Passaram duas décadas desde os massacres nas prisões. Durante todos estes anos ocorreram lutas que envolveram recordações e memórias. É tempo de erguermos a reivindicação de uma investigação dos massacres que ocorreram ao longo de toda a década de 80 e, em particular, dos horrendos crimes do verão de 1988, num grande movimento social. Passaram 20 anos desde esse crime contra a humanidade e contudo o caso ainda está em aberto e os seus detalhes ainda não são conhecidos. Nem todos os que ordenaram esse crime foram identificados. Os que foram identificados têm ocupado altos cargos e continuam os seus crimes. Esse crime ainda não foi reconhecido à escala internacional, nem sequer à escala nacional de uma forma correcta.
A falta de uma resposta aos crimes dos anos 80 foi a razão mais importante para a continuação dos crimes contra o povo do Irão nos anos seguintes. Apesar dos vastos protestos contra a repressão e os assassinatos da RII, o número de pessoas executadas ainda é elevado – continua a haver penas de morte, apedrejamentos e mutilações e continuam a ser encarcerados activistas estudantis e dirigentes sindicais.
Não devemos permitir que se esqueça esta imensa tragédia anti-humana.
É absolutamente necessário que tenhamos uma voz unida de protesto e um movimento unido para que se investiguem os crimes da RII durante os anos 80. Esta exigência só pode sair vitoriosa quando se tornar numa exigência geral de todo um movimento social.
As questões dos presos políticos do Irão e do massacre de 1988 não podem ser separadas da questão dos presos políticos de outras partes do mundo. Acabar com a tortura e dar aos presos o direito a um advogado e a um julgamento público são direitos universais e deveríamos lutar por eles, de Evin (a infame cárcere de presos políticos de Teerão construída durante o regime do Xá e mantida em uso pela RII) a Guantânamo e Abu Ghraib.

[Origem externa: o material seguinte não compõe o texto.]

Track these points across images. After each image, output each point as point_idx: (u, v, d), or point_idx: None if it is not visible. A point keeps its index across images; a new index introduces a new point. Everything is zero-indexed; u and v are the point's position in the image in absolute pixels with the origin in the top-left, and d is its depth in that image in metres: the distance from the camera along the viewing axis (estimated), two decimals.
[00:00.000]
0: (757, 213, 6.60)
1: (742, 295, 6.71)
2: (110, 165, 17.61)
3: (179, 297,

Quando fui detida e encarcerada, eu era membro da União de Comunistas Iranianos (Sarbedaran). Essa organização iniciou uma luta armada para derrubar a RII e o meu marido foi um desses rebeldes. Ele foi preso e assassinado sob uma brutal tortura por causa dos seus ideais comunistas e pela sua participação nessa revolta armada. Os presos envolvidos em lutas armadas devem ser reconhecidos como prisioneiros de guerra e tratados segundo as convenções internacionais. De facto, reconhecer isto é reconhecer o direito de oposição.

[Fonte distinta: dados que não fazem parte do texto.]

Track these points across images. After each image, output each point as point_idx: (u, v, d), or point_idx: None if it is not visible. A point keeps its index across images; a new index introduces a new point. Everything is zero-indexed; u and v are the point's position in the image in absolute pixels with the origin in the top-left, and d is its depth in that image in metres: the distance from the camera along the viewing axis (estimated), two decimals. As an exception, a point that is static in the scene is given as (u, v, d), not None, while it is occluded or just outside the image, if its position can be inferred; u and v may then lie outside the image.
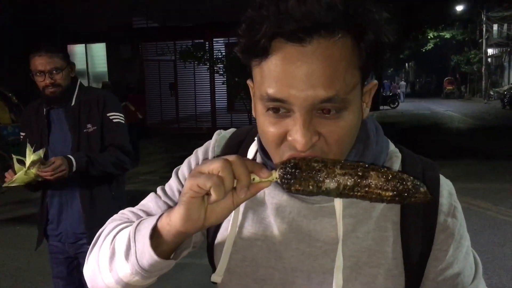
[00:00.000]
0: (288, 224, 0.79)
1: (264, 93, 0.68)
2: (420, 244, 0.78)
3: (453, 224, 0.80)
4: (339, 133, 0.68)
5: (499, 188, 7.04)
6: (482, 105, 26.62)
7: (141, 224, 0.74)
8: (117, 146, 2.29)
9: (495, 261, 4.35)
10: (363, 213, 0.78)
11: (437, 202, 0.80)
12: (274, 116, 0.69)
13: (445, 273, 0.79)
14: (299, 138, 0.66)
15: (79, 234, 2.30)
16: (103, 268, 0.78)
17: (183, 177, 0.91)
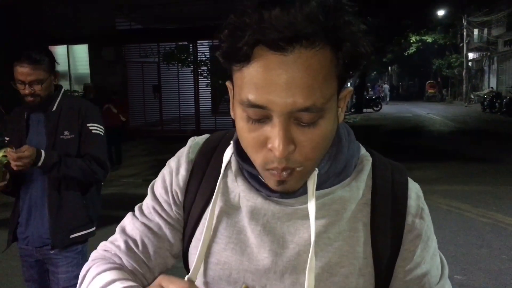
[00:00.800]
0: (262, 226, 0.81)
1: (244, 98, 0.69)
2: (389, 244, 0.81)
3: (420, 225, 0.82)
4: (315, 140, 0.71)
5: (479, 190, 7.17)
6: (463, 108, 27.08)
7: None
8: (92, 157, 2.26)
9: (472, 262, 4.43)
10: (335, 215, 0.80)
11: (406, 204, 0.82)
12: (252, 122, 0.71)
13: (412, 273, 0.82)
14: (278, 146, 0.68)
15: (45, 239, 2.28)
16: None
17: (157, 192, 0.92)
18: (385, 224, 0.81)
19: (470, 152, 10.92)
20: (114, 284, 0.78)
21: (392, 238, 0.81)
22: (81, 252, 2.34)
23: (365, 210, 0.82)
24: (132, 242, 0.88)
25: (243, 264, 0.82)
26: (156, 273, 0.89)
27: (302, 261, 0.79)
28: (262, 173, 0.76)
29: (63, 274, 2.28)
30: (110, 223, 5.60)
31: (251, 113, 0.70)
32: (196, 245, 0.86)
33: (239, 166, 0.85)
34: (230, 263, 0.82)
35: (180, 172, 0.90)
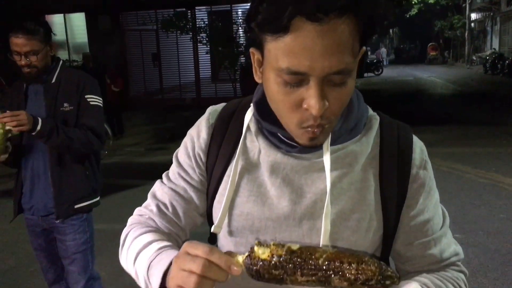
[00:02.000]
0: (282, 179, 0.89)
1: (283, 66, 0.75)
2: (395, 193, 0.90)
3: (424, 175, 0.92)
4: (342, 99, 0.80)
5: (480, 152, 7.24)
6: (464, 71, 26.86)
7: (150, 269, 0.84)
8: (89, 127, 2.30)
9: (471, 221, 4.54)
10: (347, 167, 0.89)
11: (410, 157, 0.91)
12: (289, 86, 0.78)
13: (416, 219, 0.91)
14: (315, 105, 0.75)
15: (49, 208, 2.33)
16: (133, 274, 0.93)
17: (181, 158, 1.01)
18: (392, 175, 0.90)
19: (471, 115, 10.93)
20: (151, 245, 0.89)
21: (399, 188, 0.90)
22: (86, 220, 2.40)
23: (374, 163, 0.91)
24: (162, 205, 0.99)
25: (264, 213, 0.90)
26: (188, 231, 1.02)
27: (318, 209, 0.87)
28: (295, 131, 0.84)
29: (70, 241, 2.35)
30: (115, 191, 5.74)
31: (289, 78, 0.76)
32: (219, 200, 0.94)
33: (258, 126, 0.94)
34: (253, 214, 0.91)
35: (201, 136, 0.99)
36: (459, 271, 0.96)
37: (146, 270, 0.86)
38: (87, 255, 2.40)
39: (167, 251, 0.87)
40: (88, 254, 2.41)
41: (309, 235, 0.88)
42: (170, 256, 0.83)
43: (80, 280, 2.38)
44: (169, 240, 0.94)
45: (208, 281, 0.72)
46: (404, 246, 0.94)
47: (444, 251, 0.93)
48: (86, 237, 2.39)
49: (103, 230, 4.62)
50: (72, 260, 2.37)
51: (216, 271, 0.73)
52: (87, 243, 2.39)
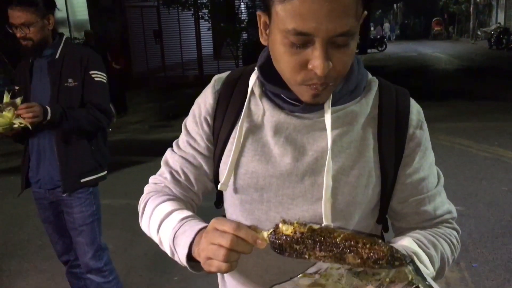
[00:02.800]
0: (285, 138, 0.94)
1: (289, 27, 0.78)
2: (393, 152, 0.94)
3: (420, 134, 0.96)
4: (345, 60, 0.83)
5: (482, 127, 7.25)
6: (469, 46, 26.56)
7: (176, 239, 0.92)
8: (95, 104, 2.31)
9: (473, 193, 4.59)
10: (347, 126, 0.93)
11: (408, 118, 0.95)
12: (295, 47, 0.81)
13: (412, 177, 0.96)
14: (320, 66, 0.79)
15: (56, 181, 2.37)
16: (156, 241, 1.00)
17: (189, 126, 1.06)
18: (390, 134, 0.94)
19: (475, 90, 10.88)
20: (173, 215, 0.97)
21: (396, 146, 0.94)
22: (93, 193, 2.44)
23: (373, 123, 0.95)
24: (175, 173, 1.06)
25: (268, 171, 0.95)
26: (200, 195, 1.08)
27: (319, 165, 0.92)
28: (299, 90, 0.87)
29: (77, 214, 2.40)
30: (119, 168, 5.82)
31: (295, 39, 0.80)
32: (225, 161, 0.99)
33: (262, 89, 0.98)
34: (257, 172, 0.96)
35: (207, 102, 1.03)
36: (452, 228, 1.00)
37: (172, 240, 0.93)
38: (94, 227, 2.46)
39: (190, 222, 0.94)
40: (95, 226, 2.46)
41: (311, 190, 0.93)
42: (193, 228, 0.91)
43: (88, 250, 2.44)
44: (186, 207, 1.02)
45: (235, 253, 0.79)
46: (400, 203, 0.98)
47: (437, 209, 0.98)
48: (93, 210, 2.44)
49: (109, 205, 4.70)
50: (80, 232, 2.42)
51: (243, 245, 0.79)
52: (93, 215, 2.44)
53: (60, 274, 3.32)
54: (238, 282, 1.06)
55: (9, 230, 4.39)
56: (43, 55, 2.31)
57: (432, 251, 0.90)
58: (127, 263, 3.58)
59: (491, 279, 3.10)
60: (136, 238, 3.89)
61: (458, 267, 3.24)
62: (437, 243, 0.93)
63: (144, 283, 3.32)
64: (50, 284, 3.36)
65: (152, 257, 3.66)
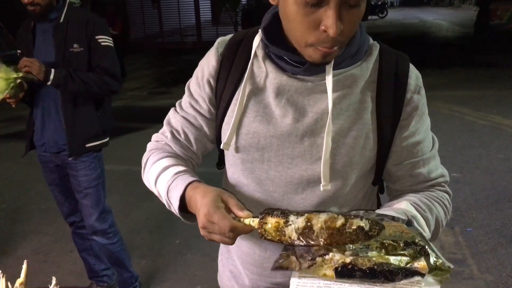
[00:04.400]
0: (286, 100, 0.96)
1: None
2: (391, 115, 0.97)
3: (417, 99, 0.98)
4: (355, 21, 0.85)
5: (481, 95, 7.25)
6: (471, 13, 26.04)
7: (170, 192, 0.98)
8: (103, 68, 2.29)
9: (469, 161, 4.64)
10: (347, 89, 0.95)
11: (406, 82, 0.97)
12: (309, 7, 0.82)
13: (408, 140, 0.98)
14: (333, 27, 0.80)
15: (61, 145, 2.38)
16: (156, 193, 1.07)
17: (193, 88, 1.08)
18: (388, 98, 0.96)
19: (475, 58, 10.80)
20: (168, 170, 1.01)
21: (394, 110, 0.96)
22: (97, 157, 2.47)
23: (372, 87, 0.97)
24: (176, 132, 1.09)
25: (269, 131, 0.97)
26: (200, 155, 1.12)
27: (319, 127, 0.95)
28: (306, 49, 0.88)
29: (83, 177, 2.43)
30: (119, 134, 5.83)
31: (311, 2, 0.81)
32: (228, 121, 1.02)
33: (265, 51, 0.98)
34: (259, 132, 0.98)
35: (210, 64, 1.04)
36: (444, 191, 1.03)
37: (166, 193, 0.99)
38: (99, 190, 2.50)
39: (182, 176, 0.98)
40: (100, 189, 2.50)
41: (310, 150, 0.96)
42: (184, 181, 0.96)
43: (93, 212, 2.49)
44: (185, 163, 1.06)
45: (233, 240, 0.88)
46: (395, 166, 1.01)
47: (431, 172, 1.01)
48: (98, 173, 2.47)
49: (109, 171, 4.71)
50: (85, 195, 2.47)
51: (236, 235, 0.87)
52: (98, 178, 2.48)
53: (64, 236, 3.41)
54: (238, 239, 1.09)
55: (11, 195, 4.45)
56: (47, 19, 2.28)
57: (428, 214, 0.94)
58: (129, 227, 3.65)
59: (484, 243, 3.18)
60: (138, 203, 3.96)
61: (452, 231, 3.32)
62: (432, 206, 0.97)
63: (146, 246, 3.40)
64: (55, 246, 3.44)
65: (153, 221, 3.73)
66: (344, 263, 0.77)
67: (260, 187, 1.01)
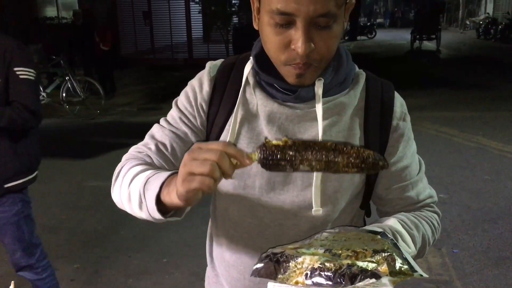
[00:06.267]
0: (277, 127, 0.98)
1: (274, 7, 0.83)
2: (378, 141, 1.00)
3: (403, 126, 1.02)
4: (328, 42, 0.87)
5: (467, 116, 7.37)
6: (458, 35, 26.71)
7: (147, 184, 0.86)
8: (22, 104, 2.08)
9: (456, 182, 4.70)
10: (336, 117, 0.98)
11: (392, 110, 1.01)
12: (279, 27, 0.86)
13: (396, 165, 1.02)
14: (300, 45, 0.84)
15: None
16: (125, 204, 0.95)
17: (182, 105, 1.06)
18: (375, 125, 1.00)
19: (461, 79, 11.01)
20: (149, 170, 0.91)
21: (381, 137, 1.00)
22: (19, 197, 2.25)
23: (360, 114, 1.00)
24: (161, 145, 1.02)
25: None
26: None
27: None
28: (282, 69, 0.91)
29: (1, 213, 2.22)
30: (108, 150, 5.81)
31: (279, 19, 0.84)
32: None
33: (256, 79, 1.00)
34: None
35: (203, 88, 1.04)
36: (433, 212, 1.07)
37: (143, 185, 0.87)
38: (22, 225, 2.28)
39: (166, 171, 0.88)
40: (22, 224, 2.28)
41: (301, 177, 0.98)
42: (168, 172, 0.86)
43: (16, 249, 2.28)
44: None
45: (218, 171, 0.73)
46: (385, 190, 1.05)
47: (420, 194, 1.05)
48: (17, 208, 2.25)
49: (97, 187, 4.73)
50: (4, 233, 2.26)
51: (228, 163, 0.74)
52: (18, 214, 2.25)
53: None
54: (228, 264, 1.10)
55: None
56: None
57: (414, 231, 0.97)
58: (116, 245, 3.62)
59: (470, 265, 3.21)
60: (125, 220, 3.92)
61: (439, 252, 3.35)
62: (420, 224, 1.00)
63: (133, 265, 3.37)
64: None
65: (140, 239, 3.70)
66: (313, 268, 0.77)
67: (251, 212, 1.02)
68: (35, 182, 2.33)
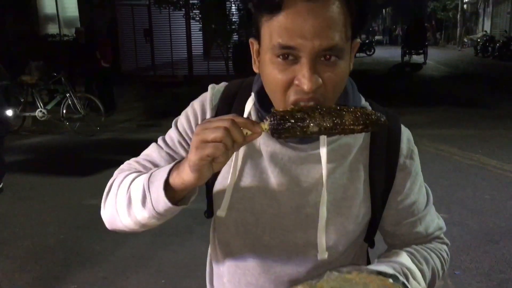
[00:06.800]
0: (280, 168, 0.94)
1: (275, 42, 0.80)
2: (383, 180, 0.97)
3: (410, 164, 0.99)
4: (335, 79, 0.82)
5: (467, 134, 7.37)
6: (455, 53, 26.91)
7: (152, 177, 0.86)
8: None
9: (457, 201, 4.67)
10: (341, 158, 0.94)
11: (398, 147, 0.98)
12: (282, 64, 0.81)
13: (403, 203, 1.00)
14: (306, 81, 0.79)
15: None
16: (122, 213, 0.92)
17: (182, 128, 1.02)
18: (381, 164, 0.97)
19: (460, 97, 11.04)
20: (141, 176, 0.90)
21: (387, 175, 0.97)
22: None
23: (365, 153, 0.97)
24: (154, 166, 0.99)
25: (265, 198, 0.96)
26: None
27: (314, 197, 0.94)
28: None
29: None
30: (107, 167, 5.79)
31: (281, 53, 0.80)
32: (222, 182, 0.99)
33: (258, 115, 0.96)
34: (254, 198, 0.97)
35: (206, 117, 1.01)
36: (442, 243, 1.07)
37: (148, 179, 0.86)
38: None
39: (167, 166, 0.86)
40: None
41: (305, 220, 0.95)
42: (173, 163, 0.85)
43: None
44: None
45: (230, 139, 0.75)
46: (392, 226, 1.03)
47: (428, 227, 1.04)
48: None
49: (96, 206, 4.63)
50: None
51: (239, 131, 0.75)
52: None
53: (48, 277, 3.31)
54: None
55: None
56: None
57: (424, 266, 0.96)
58: (114, 265, 3.58)
59: (473, 287, 3.17)
60: (123, 240, 3.89)
61: (441, 274, 3.31)
62: (429, 258, 1.00)
63: (131, 285, 3.32)
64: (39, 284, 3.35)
65: (139, 259, 3.66)
66: None
67: (253, 251, 1.00)
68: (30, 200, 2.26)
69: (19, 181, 5.48)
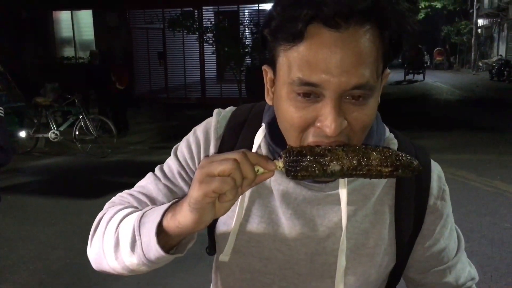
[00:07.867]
0: (293, 210, 0.83)
1: (294, 77, 0.67)
2: (411, 224, 0.85)
3: (441, 206, 0.87)
4: (364, 120, 0.70)
5: (484, 159, 7.19)
6: (470, 77, 26.72)
7: (144, 217, 0.74)
8: None
9: (476, 229, 4.50)
10: (363, 199, 0.83)
11: (428, 186, 0.86)
12: (302, 101, 0.69)
13: (432, 249, 0.88)
14: (330, 123, 0.66)
15: None
16: (108, 255, 0.79)
17: (182, 157, 0.91)
18: (409, 205, 0.85)
19: (476, 121, 10.87)
20: (138, 212, 0.78)
21: (415, 218, 0.85)
22: None
23: (391, 193, 0.85)
24: (150, 200, 0.88)
25: (275, 242, 0.85)
26: None
27: (331, 243, 0.83)
28: None
29: None
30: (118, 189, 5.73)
31: (301, 90, 0.68)
32: (226, 222, 0.88)
33: (269, 149, 0.84)
34: (263, 242, 0.85)
35: (210, 149, 0.89)
36: None
37: (138, 220, 0.74)
38: None
39: (161, 207, 0.75)
40: None
41: (321, 269, 0.85)
42: (166, 205, 0.73)
43: None
44: None
45: (240, 174, 0.64)
46: (419, 274, 0.92)
47: (459, 278, 0.92)
48: None
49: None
50: None
51: (249, 166, 0.65)
52: None
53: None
54: None
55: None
56: None
57: None
58: (121, 292, 3.48)
59: (495, 322, 3.00)
60: (131, 265, 3.79)
61: (461, 307, 3.14)
62: None
63: (137, 314, 3.22)
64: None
65: (146, 286, 3.56)
66: None
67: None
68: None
69: (29, 203, 5.46)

Os presos políticos da década de 80 foram torturados e executados por causa do seu antagonismo a um regime cuja essência era a opressão, a exploração e a discriminação de género. Eles foram assassinados sem terem tido uma verdadeira oportunidade de defenderem as suas ideias, a sua luta e os seus objectivos políticos e sociais. E o povo e a sociedade necessitam desse tipo de defesa para encontrarem o caminho certo.
Não estou a apresentar uma queixa de violação de direitos humanos em nome dos comunistas que foram assassinados. O problema é muito mais profundo: eles assassinaram-nos devido à nossa luta e à nossa guerra pela emancipação da humanidade; eles assassinaram-nos por desespero, para privarem as sementes de água, para exterminarem esses sonhos e objectivos elevados da nossa sociedade. Mas o sangue dos nossos camaradas fortaleceu essas plantas. Eu, como sobrevivente desse massacre, declaro que a resistência dos nossos entes queridos e a dádiva das suas preciosas vidas não foi o fim dos nossos objectivos nem o fim da nossa caminhada. Foi uma gloriosa tentativa de iluminarmos o difícil e complexo caminho da revolução e de confiarmos a bandeira vermelha da emancipação às mãos dos jovens camaradas nesta via luminosa.